--- Start of PAGE TEXT ---
Thursday, October 07, 2010

Eurostar Fail

Cows or Eurostar passengers?
The editor and I took a trip to Paris recently to check on our apartment.

On the way back to London we had an incident with the folks at Eurostar. The background to the incident can be summarized as follows: 1) the editor loses wallet 2) goes to Gare du Nord with receipt for ticket plus passport but no ticket which he must collect from machine with the now lost credit card 3) we explain that credit card has been lost and show proof of purchase + passport. 4) too bad for you, says Eurostar. If you want to go home you must buy a new ticket for EUR245) We have no choice. We buy ticket.

When we get home, we write Eurostar a nice email asking for our EUR245 back. To date, no response.

Which brings me to the point of my story. Why maintain a blog, plus a Facebook and a Twitter account, if you don't use these tools to encourage companies to respond when you are dissatisfied? So I am deploying my social media tools in an attempt to recover what I believe I am due. I've written this post, I've started a Facebook page called Eurostar Fail. I'm tweeting about it. Eurostar are you listening? We'll find out ...
--- End of PAGE TEXT ---
--- Start of RECORDS SUPPLIED ---
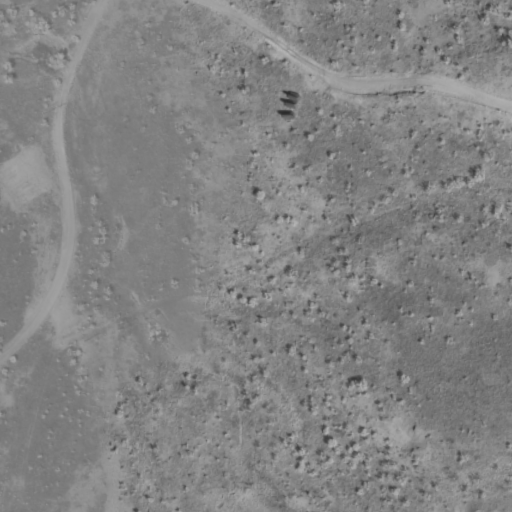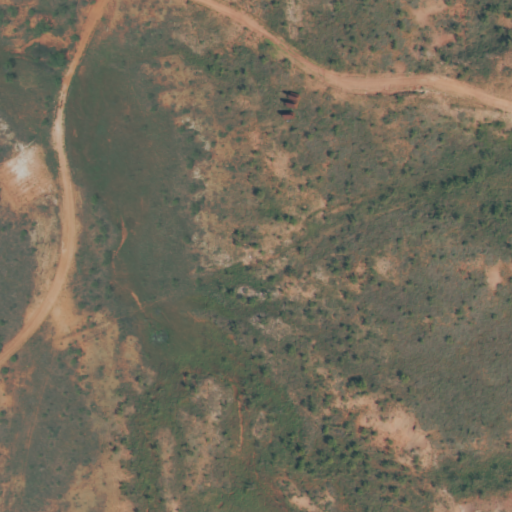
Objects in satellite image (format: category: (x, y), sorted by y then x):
--- End of RECORDS SUPPLIED ---
--- Start of RECORDS SUPPLIED ---
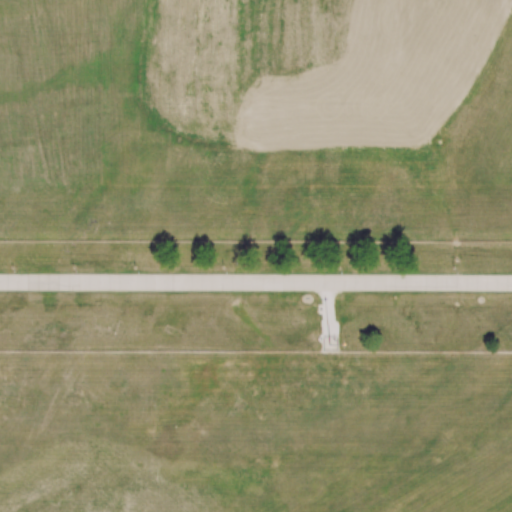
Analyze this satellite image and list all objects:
--- End of RECORDS SUPPLIED ---
THE TASKS:
[1] Reproduce the passage in the Eurostar blog post starting with "Which brings me" and going on through "find out ...".
[2] Write the next part of the blog post about the Eurostar ticket dispute, picking up after its last sentence.

OUTPUTS:
[1]
Which brings me to the point of my story. Why maintain a blog, plus a Facebook and a Twitter account, if you don't use these tools to encourage companies to respond when you are dissatisfied? So I am deploying my social media tools in an attempt to recover what I believe I am due. I've written this post, I've started a Facebook page called Eurostar Fail. I'm tweeting about it. Eurostar are you listening? We'll find out ...

[2]
And if you are interested, here is a copy of the email you neglected to answer:

Dear Sir or Madam,

On September 30, 2010, I received very poor customer service from Eurostar.

Earlier in the day, I lost my wallet. This is, of course, not Eurostar's fault but you can imagine that it was a distressing experience. When I arrived at Gare du Nord with a print out of my reservation including my booking number and payment information, and with my passport, I was told that without the credit card that I had used to book the ticket, my ticket could not be issued and that to travel to London on the same train, I would have to purchase a new ticket for EUR 245. I explained that I could not produce the card because it had been lost. Of course I expected a sympathetic response from Eurostar. Eurostar employees said there was nothing they could do except sell me another ticket.  They sent me to the SNCF as that was the issuing agency.  SNCF sent me back to Eurostar stating that Eurostar could issue a replacement boarding pass.

As I could prove that I had purchased a ticket, as I had the booking reference and as I had identification to prove who I was, I found this policy on the part of Eurostar not to issue a replacement boarding pass to be bureaucratic and unresponsive to my already distressing situation. I am a frequent Eurostar traveller and did not expect to be treated this way by your company.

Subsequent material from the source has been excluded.